Three Things I Improved Immediately After Lift Off Summit

Last week I wrote about my experience running an online summit. I talked about marketing tactics, money, and even the hours I put in. One thing I didn't touch on was how educational Lift Off Summit was.

I've been in eCommerce for over 5 years and I'd like to think I know a lot but when it comes to marketing I'm still learning. A lot in fact.

There were three things I learned while recording the interviews for Lift Off Summit which were so powerful I immediately implemented them. And I want to share them with you.

1️⃣ Maximize Your Welcome Email

I absolutely loved my chat with Paul Jarvis. He talked about lots of great stuff like how the best skill you need as a marketer is empathy. <- That kinda blew my mind.

The most actionable takeaway I got from Paul was that the welcome email is the most opened email. That means if you want to share something with your audience it better be in your welcome email.

Before this interview my welcome email was super basic. It basically just said hello. Immediately after Paul's interview I set about making the welcome email more useful. I mentioned the All-Access Pass for the summit. Not a hard sell but a mention so it's on people's minds. And actually 28 people clicked on it.

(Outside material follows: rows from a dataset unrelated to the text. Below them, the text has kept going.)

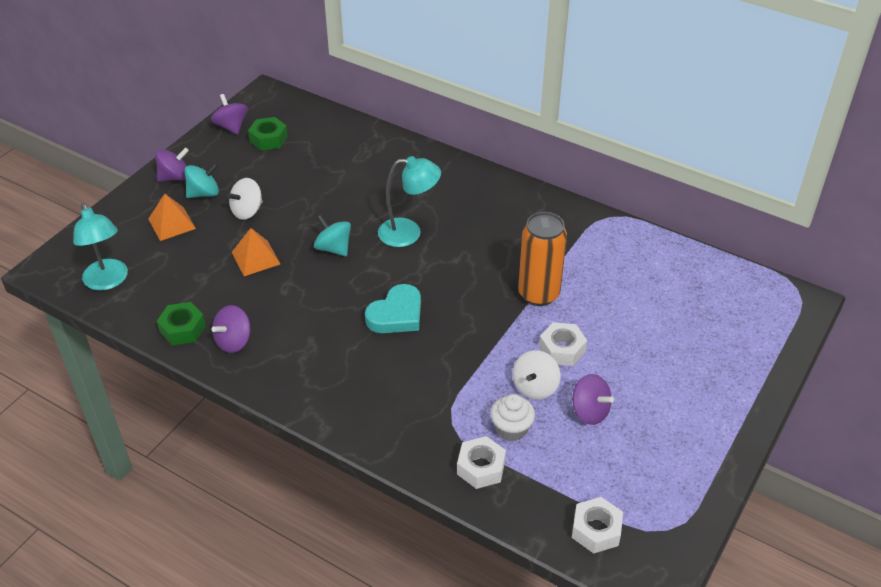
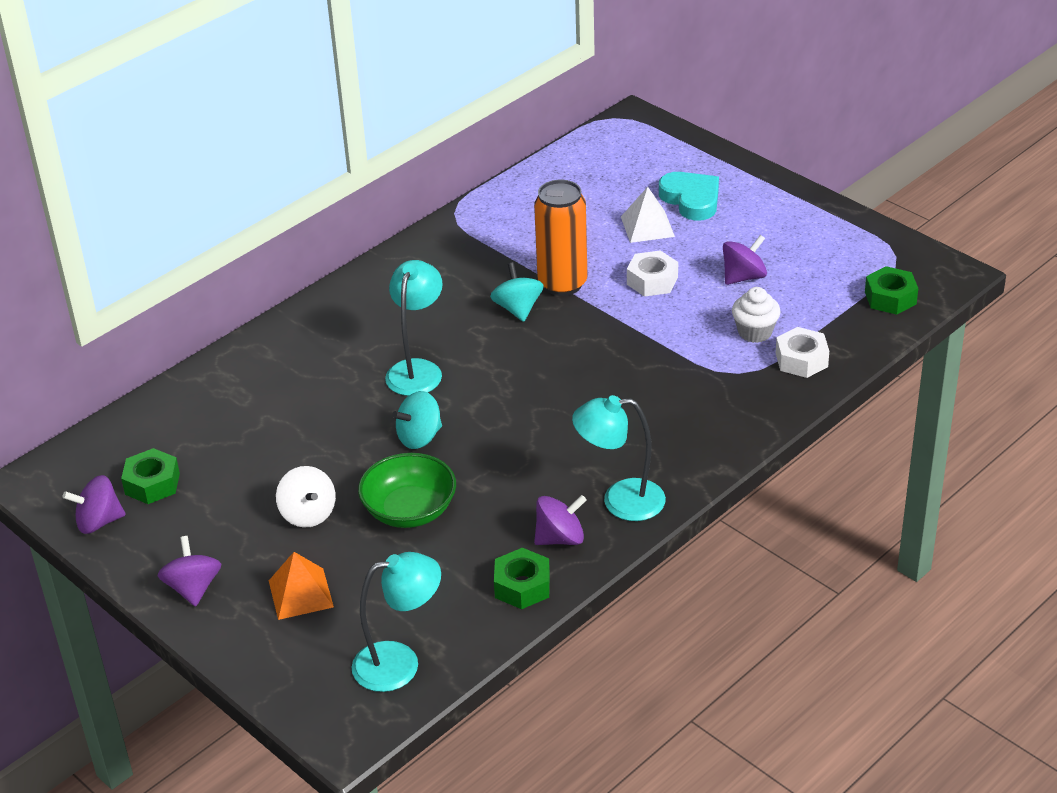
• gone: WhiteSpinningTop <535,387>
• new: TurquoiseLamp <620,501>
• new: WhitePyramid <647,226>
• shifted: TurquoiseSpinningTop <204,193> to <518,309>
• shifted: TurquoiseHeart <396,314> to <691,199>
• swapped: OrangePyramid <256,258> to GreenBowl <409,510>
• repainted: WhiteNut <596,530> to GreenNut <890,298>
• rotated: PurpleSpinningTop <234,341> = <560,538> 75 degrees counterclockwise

And I also wanted to inject my personality in the event. I want people to know me. They're not just signing up for some corporate event. There's a real life person running this event. So I worked with Bob to create a bit of personality to the email.

High fiving is hard when you live in different states

And we actually got compliments on that gif! People were laughing. What a great way to start a new relationship. 🙂

By adding a bit of personality and mentioning my product I made my welcome email so much more effective.

2️⃣Tell People Why They Did Something

I have to admit I wasn't sure how the Building Trust session would go. I know Chris Lema is an amazing speaker. But maybe it would just be a boring topic and even a great speaker couldn't make it interesting.

But I was totally wrong. Chris did an amazing job with that topic. He talked about his experience selling software to large companies. And one of the really interesting things he talked about was how people buy things.

People buy things with emotion. Almost every decision we make in life is an emotional decision. And then after making the decision we justify it with logic. That's why Chris suggests giving people those logical reasons after they purchase.

So after someone buys a product tell them the 5 benefits they'll get out of it. And they'll internalize it.

I did something similar with my Thank You For Subscribing page. It used to just say “Thanks!” and that's about it. But after talking with Chris I put logical reasons in there.

My suped up Thanks for Subscribing page.

You're just helping people understand why they made a decision. This way they feel better when someone asks why they attended. You gave them a logical reason and they'll use that when talking with other people.

Just like with the welcome email this was an area of the eCommerce process which I was basically ignoring. And I wouldn't have thought about it unless I talked to Chris.

3️⃣Personalize Content

I loved talking with Nathan Barry about how you can keep customers around. I assumed he had a million different newsletter campaigns setup. But he actually just has one main campaign at any one point and he personalizes it based on what products you've bought.

I always assumed you should send entire emails to different segments but that's so much more work. When you can write one email and add an extra paragraph for a certain type of user that's so much easier.

I immediately started doing that. And it's not that hard with MailChimp. Here's one of the emails I sent out in the middle of the summit:

This content is only visible to people who haven't yet purchased the All-Access Pass

Notice how anyone who isn't a VIP (someone who hasn't purchased) get's a message to purchase. Someone who has already purchased doesn't need to see that and I don't want to drown them in messaging that's not useful for them.

Conclusion

Even as someone who thinks they know quite a bit about eCommerce I learned a lot. Three of the lessons I learned were immediately useful. They took less than two hours to implement and they helped out a lot.

So even if you think you know everything (cough like me) make sure you're constantly learning. eCommerce is a huge and complex field. There's countless areas to optimize and make better and you need to be constantly learning to take advantage of it.